Studio Universal omaggia Greta Garbo e Al Pacino

27 marzo 2015

Studio Universal rende omaggio all’attrice di imparagonabile lucidità, Greta Garbo che si ritirò da Hollywood dopo il 1945 dichiarando che il mondo come lo interpretava lei era scomparso per sempre. Si comincia con Anna Karenina (1935), La Regina Cristina (1930), Ninotchka (1939) e per finire Grand Hotel (1932) una commedia con velature melodrammatiche dove la Garbo lascia il suo segno soprattutto nel magnifico controllo del suo corpo di danzatrice.

E in occasione dei 75 anni di Al Pacino, il canale dedica un grande tributo ad uno dei più grandi attori di sempre. Serpico (1973) e Quel pomeriggio di un giorno da cani (1975), Ogni maledetta domenica (1999) e Donnie Brasco (1997) per omaggiare l’nterprete dello stile realista. E in occasione dell’uscita nelle sale del 7° capitolo di Fast and Furious, Studio Universal propone una selezione di film a tema per celebrare il mito della velocità ed il sodalizio tra cinema e bolidi. Si parte con Bullitt (1968) dove Steve McQueen, il secondo appuntamento è con la comicità di Will Farrell nei panni del pilota Ricky Bobby in Ricky Bobby – La Storia di un uomo che sapeva contare fino a uno.

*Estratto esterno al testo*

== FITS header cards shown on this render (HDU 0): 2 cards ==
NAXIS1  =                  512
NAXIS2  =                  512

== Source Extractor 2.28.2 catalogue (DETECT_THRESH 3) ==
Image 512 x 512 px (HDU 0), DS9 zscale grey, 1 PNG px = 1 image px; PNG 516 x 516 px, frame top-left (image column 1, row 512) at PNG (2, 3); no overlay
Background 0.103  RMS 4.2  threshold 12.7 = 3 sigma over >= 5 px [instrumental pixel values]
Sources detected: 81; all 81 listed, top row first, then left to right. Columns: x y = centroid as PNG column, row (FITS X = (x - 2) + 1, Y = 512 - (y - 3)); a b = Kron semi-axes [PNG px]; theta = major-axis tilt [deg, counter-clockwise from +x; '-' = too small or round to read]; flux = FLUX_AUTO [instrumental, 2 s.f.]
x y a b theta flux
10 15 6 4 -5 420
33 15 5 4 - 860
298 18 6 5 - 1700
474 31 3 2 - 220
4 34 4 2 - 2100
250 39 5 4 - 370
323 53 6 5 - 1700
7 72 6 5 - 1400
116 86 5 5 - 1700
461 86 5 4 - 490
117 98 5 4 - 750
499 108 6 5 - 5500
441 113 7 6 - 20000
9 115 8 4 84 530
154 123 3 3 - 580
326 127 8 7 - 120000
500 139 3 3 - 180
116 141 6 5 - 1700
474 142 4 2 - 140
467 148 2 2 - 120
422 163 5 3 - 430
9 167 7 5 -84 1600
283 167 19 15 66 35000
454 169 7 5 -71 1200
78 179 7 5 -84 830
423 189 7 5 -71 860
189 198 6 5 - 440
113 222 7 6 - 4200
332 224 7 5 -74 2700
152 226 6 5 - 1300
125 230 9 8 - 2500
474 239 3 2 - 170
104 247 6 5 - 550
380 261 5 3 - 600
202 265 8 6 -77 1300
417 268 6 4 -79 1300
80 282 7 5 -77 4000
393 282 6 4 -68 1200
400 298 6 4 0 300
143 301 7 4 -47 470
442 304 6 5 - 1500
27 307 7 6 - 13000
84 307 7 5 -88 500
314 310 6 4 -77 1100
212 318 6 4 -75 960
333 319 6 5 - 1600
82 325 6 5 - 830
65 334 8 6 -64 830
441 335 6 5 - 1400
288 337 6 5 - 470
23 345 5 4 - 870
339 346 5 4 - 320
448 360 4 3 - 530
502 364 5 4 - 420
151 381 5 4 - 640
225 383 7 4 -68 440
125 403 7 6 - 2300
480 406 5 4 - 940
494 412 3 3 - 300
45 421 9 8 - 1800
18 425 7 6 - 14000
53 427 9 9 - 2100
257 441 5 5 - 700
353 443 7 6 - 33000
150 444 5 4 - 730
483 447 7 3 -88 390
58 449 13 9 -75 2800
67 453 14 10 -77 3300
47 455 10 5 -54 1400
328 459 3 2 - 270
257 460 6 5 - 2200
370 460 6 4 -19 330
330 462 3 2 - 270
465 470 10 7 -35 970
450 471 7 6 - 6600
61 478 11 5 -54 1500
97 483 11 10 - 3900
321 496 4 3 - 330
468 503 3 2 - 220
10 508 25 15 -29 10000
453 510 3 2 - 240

Sesso e fuga con l’ostaggio (1994) con la sregolatezza di Martin Sheen nei panni di Jack Hammond e in finale un film di culto, Interceptor (1979) pellicola visionaria del regista Miller dove una banda di teppisti motorizzati, in un distopico futuro, massacra la famiglia di Max (Mel Gibson) che si trasforma in Mad Max il giustiziere al volante della mitica Jensen Interceptor.